Las sesenta mujeres del harén eran asistidas y vigiladas por un selecto grupo de eunucos que consentían todos sus deseos sin cuestionar dificultades o delirios de grandeza. Entre los eunucos se encontraba Farid, un joven de rostro simpático y voz dulce, que soportaba su condición de casi hombre con resignación de león destronado. Farid bañaba y vestía a las odaliscas, les preparaba cenas suculentas, les contaba cuentos de lámparas mágicas y alfombras voladoras, les daba masajes con aceites de vainilla. Y Zaira lo contemplaba desde su discreto lugar entre la multitud. A veces, cuando la atención de Farid caía sobre Zaira, la muchacha se sentía sultana. Y cuando Zaira se sentía sultana, Farid se sentía hombre. Y si bien ninguno era infeliz por separado, juntos lograban un estado de plenitud que los sorprendía y los iluminaba.
Zaira y Farid comenzaron a coordinar deberes y ocio para que sus encuentros parecieran ser obra de la inexistente casualidad. Juntos se recostaban en el patio a mirar las estrellas de las noches más hermosas del mundo, bajo la serena mirada de los tigres mansos que, en esas ocasiones, jugaban a ser perros de buena familia.
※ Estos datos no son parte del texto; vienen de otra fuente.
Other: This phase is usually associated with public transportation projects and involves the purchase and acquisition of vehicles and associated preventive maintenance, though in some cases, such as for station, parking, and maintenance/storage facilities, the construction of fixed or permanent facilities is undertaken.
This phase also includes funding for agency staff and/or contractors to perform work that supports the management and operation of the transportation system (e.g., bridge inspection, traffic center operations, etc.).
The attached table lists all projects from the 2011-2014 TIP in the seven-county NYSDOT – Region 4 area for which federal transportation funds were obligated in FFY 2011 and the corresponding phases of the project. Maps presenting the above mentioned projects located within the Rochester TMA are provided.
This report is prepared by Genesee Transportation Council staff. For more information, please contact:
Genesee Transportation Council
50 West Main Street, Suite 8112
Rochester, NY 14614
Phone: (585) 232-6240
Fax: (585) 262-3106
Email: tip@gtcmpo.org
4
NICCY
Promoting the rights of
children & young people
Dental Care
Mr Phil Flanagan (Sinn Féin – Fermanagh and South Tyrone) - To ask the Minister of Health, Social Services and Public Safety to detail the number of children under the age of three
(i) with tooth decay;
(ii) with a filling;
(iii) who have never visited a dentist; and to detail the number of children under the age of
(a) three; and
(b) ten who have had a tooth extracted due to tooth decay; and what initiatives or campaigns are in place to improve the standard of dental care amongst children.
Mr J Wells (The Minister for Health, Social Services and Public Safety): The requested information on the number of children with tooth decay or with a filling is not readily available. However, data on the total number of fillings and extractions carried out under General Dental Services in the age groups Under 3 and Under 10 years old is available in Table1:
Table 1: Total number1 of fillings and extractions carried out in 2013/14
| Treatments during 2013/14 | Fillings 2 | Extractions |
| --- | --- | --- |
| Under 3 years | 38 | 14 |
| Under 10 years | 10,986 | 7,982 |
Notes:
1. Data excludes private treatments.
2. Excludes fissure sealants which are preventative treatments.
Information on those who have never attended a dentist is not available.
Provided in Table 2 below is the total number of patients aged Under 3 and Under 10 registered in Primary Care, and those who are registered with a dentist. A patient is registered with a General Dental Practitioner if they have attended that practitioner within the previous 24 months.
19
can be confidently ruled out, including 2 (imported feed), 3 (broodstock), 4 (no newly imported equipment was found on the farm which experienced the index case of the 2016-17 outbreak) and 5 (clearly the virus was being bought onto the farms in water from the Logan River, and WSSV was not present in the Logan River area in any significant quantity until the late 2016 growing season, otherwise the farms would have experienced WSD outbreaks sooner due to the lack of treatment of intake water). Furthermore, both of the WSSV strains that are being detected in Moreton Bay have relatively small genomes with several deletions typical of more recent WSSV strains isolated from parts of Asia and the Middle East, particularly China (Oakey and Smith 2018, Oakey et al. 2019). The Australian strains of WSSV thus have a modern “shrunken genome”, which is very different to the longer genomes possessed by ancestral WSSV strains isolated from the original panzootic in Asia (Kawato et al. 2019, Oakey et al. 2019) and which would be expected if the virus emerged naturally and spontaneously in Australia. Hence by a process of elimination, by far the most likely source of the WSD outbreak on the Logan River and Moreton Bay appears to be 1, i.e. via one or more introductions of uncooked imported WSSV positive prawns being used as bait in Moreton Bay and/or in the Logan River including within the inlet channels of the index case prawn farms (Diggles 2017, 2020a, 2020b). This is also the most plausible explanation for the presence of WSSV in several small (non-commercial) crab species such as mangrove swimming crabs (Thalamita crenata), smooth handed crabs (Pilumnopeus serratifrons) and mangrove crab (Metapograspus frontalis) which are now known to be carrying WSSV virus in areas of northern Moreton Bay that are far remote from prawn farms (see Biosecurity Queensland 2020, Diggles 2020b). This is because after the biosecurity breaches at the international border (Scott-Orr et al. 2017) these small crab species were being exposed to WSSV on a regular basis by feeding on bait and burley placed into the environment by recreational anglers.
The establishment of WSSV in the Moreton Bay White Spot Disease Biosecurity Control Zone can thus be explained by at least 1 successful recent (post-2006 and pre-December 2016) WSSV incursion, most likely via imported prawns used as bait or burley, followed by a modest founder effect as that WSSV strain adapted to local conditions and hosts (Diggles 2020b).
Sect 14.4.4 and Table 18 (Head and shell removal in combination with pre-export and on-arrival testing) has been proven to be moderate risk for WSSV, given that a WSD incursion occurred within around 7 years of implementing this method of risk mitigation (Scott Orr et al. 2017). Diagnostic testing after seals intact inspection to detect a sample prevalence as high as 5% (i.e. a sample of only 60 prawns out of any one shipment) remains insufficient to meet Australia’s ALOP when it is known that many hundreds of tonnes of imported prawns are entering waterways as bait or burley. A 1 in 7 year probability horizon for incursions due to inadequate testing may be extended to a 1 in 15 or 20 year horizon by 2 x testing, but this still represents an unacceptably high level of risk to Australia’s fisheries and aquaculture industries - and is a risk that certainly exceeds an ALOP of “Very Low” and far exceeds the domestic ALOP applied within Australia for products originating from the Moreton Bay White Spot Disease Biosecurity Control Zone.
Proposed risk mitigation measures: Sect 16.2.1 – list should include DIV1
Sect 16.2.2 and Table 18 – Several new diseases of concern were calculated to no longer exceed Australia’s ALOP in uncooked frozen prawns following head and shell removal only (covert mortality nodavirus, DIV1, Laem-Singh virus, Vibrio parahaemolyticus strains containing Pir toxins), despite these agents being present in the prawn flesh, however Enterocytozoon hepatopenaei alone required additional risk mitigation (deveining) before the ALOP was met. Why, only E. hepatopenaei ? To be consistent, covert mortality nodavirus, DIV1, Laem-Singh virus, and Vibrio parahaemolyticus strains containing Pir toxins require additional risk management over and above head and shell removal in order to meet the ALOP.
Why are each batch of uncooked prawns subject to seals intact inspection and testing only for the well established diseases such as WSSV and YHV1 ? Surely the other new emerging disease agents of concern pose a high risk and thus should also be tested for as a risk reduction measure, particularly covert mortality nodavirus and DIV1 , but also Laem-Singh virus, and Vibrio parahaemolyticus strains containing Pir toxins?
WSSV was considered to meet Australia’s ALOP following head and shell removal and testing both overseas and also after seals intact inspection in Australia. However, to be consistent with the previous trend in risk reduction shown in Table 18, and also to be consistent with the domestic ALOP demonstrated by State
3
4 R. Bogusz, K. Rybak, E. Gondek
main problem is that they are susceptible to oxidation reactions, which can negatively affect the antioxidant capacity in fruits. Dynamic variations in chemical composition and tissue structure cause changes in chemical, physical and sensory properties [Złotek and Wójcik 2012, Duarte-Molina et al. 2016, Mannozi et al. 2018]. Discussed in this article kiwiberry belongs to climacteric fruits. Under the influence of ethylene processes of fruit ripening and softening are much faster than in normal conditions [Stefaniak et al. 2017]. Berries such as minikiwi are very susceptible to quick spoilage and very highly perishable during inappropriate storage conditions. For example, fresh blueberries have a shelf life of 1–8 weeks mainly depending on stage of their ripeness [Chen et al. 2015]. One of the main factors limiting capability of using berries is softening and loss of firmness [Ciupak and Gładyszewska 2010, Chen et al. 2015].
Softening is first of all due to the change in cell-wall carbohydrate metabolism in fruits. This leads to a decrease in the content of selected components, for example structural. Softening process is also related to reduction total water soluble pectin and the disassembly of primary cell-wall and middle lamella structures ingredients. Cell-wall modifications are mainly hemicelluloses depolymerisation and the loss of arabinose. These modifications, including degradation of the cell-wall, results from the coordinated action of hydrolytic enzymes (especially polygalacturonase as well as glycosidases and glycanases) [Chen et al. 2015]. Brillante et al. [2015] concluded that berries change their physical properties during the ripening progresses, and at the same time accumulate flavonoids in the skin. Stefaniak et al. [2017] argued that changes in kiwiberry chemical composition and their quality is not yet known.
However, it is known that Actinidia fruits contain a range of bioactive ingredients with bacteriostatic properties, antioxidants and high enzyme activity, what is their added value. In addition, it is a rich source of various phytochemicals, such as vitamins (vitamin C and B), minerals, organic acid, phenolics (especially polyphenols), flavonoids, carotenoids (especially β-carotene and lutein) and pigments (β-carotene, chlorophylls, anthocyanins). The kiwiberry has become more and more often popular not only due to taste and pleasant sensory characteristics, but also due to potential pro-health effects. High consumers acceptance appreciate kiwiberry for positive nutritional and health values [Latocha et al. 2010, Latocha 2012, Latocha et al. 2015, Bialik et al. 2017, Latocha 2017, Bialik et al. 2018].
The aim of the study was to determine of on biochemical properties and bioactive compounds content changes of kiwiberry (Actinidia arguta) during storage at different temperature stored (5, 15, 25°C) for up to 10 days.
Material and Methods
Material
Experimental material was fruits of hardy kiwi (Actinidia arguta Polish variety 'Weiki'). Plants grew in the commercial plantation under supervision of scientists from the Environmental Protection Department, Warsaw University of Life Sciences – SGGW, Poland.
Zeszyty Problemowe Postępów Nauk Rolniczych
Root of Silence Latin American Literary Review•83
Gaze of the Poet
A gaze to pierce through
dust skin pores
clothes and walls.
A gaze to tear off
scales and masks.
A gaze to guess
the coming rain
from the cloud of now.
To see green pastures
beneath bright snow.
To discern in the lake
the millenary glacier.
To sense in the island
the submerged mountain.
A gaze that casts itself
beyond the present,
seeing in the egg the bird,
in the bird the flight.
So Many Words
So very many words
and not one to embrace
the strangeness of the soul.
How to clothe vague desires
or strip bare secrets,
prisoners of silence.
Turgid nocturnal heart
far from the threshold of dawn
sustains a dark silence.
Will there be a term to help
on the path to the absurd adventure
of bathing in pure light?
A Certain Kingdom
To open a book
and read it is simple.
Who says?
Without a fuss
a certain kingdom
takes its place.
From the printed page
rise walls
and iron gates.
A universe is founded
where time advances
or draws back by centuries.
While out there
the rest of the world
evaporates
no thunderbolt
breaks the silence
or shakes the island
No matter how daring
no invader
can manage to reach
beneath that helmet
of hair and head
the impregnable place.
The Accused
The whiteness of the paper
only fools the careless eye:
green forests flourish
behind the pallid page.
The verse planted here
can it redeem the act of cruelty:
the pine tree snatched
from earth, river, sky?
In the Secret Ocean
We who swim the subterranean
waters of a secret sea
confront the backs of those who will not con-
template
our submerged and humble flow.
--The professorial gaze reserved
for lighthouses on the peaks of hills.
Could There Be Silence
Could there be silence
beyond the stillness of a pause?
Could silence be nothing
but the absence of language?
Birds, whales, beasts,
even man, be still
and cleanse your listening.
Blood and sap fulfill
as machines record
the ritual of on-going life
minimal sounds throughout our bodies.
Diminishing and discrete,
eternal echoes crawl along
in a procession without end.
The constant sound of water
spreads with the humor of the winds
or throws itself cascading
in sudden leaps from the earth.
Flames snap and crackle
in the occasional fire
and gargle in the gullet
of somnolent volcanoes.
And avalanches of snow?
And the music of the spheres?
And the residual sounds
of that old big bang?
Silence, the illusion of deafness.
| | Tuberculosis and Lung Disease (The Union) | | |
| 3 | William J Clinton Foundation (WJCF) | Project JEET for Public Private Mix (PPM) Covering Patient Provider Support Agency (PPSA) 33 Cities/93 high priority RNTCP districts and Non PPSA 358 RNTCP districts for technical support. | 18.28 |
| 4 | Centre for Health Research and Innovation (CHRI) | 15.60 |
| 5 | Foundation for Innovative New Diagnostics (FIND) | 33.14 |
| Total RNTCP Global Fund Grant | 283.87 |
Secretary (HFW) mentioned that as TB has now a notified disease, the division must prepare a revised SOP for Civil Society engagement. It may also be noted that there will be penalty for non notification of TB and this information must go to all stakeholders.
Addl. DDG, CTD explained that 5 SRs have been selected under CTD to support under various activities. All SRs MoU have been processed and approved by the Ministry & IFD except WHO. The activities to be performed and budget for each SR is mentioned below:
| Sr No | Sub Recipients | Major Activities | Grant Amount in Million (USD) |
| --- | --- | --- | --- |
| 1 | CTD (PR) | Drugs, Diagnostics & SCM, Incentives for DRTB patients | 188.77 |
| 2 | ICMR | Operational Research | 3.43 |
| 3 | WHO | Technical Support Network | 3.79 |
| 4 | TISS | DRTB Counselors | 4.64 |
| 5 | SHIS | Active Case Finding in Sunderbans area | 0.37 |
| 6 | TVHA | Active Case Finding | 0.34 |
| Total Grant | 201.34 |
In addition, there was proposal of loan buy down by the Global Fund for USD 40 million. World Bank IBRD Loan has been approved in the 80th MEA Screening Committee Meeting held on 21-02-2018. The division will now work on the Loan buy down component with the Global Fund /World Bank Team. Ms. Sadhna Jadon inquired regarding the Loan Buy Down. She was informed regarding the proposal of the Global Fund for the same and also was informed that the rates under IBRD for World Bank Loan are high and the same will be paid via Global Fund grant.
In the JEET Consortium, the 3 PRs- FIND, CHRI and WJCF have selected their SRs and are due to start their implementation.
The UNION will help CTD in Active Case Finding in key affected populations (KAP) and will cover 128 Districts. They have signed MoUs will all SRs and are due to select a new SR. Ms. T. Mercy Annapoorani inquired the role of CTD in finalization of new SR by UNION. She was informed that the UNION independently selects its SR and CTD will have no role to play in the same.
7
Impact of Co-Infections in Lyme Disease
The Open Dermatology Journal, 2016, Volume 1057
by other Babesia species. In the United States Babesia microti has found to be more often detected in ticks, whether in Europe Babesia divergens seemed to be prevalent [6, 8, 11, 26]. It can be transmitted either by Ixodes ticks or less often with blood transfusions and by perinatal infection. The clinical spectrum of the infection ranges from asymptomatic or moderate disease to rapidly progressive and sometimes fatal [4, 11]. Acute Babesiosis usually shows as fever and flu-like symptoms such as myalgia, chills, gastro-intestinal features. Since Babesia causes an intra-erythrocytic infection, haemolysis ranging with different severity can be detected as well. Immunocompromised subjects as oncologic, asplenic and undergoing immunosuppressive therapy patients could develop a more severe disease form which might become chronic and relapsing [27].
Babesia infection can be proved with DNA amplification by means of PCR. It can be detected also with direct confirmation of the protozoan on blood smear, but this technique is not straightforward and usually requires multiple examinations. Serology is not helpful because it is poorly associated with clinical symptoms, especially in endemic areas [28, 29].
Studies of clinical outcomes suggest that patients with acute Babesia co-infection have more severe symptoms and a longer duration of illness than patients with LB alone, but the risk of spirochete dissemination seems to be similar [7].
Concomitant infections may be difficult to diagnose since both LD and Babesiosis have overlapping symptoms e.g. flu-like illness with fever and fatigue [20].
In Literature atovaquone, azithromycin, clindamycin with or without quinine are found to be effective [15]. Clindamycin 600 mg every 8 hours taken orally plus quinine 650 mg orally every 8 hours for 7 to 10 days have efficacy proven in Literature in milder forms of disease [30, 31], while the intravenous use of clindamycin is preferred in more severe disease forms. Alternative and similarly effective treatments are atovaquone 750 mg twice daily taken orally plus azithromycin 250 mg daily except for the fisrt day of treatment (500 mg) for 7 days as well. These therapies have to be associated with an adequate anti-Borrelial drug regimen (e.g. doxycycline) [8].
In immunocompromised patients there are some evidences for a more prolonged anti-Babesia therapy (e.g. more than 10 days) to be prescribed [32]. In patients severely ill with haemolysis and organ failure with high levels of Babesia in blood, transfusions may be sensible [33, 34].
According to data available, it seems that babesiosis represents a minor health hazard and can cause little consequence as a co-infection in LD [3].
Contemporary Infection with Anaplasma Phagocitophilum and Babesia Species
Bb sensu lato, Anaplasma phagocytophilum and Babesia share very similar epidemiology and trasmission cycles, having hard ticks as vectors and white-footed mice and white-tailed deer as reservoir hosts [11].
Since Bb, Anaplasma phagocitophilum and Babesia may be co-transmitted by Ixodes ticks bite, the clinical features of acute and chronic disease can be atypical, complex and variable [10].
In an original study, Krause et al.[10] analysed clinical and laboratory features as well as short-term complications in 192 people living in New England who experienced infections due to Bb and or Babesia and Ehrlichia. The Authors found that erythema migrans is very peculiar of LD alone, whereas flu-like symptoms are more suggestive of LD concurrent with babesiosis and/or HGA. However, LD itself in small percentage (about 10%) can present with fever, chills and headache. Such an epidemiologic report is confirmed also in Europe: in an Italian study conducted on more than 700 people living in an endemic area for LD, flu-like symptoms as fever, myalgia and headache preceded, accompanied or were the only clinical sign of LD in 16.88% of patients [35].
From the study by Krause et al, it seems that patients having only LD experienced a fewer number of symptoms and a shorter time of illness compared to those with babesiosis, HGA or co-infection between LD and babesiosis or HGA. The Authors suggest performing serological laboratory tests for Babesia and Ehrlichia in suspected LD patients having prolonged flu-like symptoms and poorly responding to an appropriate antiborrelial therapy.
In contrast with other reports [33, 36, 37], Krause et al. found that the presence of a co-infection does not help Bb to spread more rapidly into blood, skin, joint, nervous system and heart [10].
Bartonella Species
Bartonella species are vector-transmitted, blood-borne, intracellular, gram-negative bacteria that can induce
Inventaban historias de amor imposible entre odaliscas y eunucos, y luego las hacían verídicas frente a la misma nariz del Sultán, que no sospechaba nada porque creía que amar era poseer y ser poseído.
Cuando el Sultán legó el trono a su primogénito, Zaira y Farid fueron desplazados por mujeres frescas y castrados fuertes. La jubilación los encontró juntos y plenos, y el nuevo Sultán, ignorante de la unión, obligó a Zaira a servir a las nuevas muchachas, y a Farid a servir a Zaira. Mientras las mujeres pasaban sus días sumergidas en el aromático encierro del harén, Zaira y Farid las entretenían cocinándoles cenas suculentas, dándoles masajes con aceites de vainilla, y contándoles historias de amor imposible entre odaliscas y eunucos.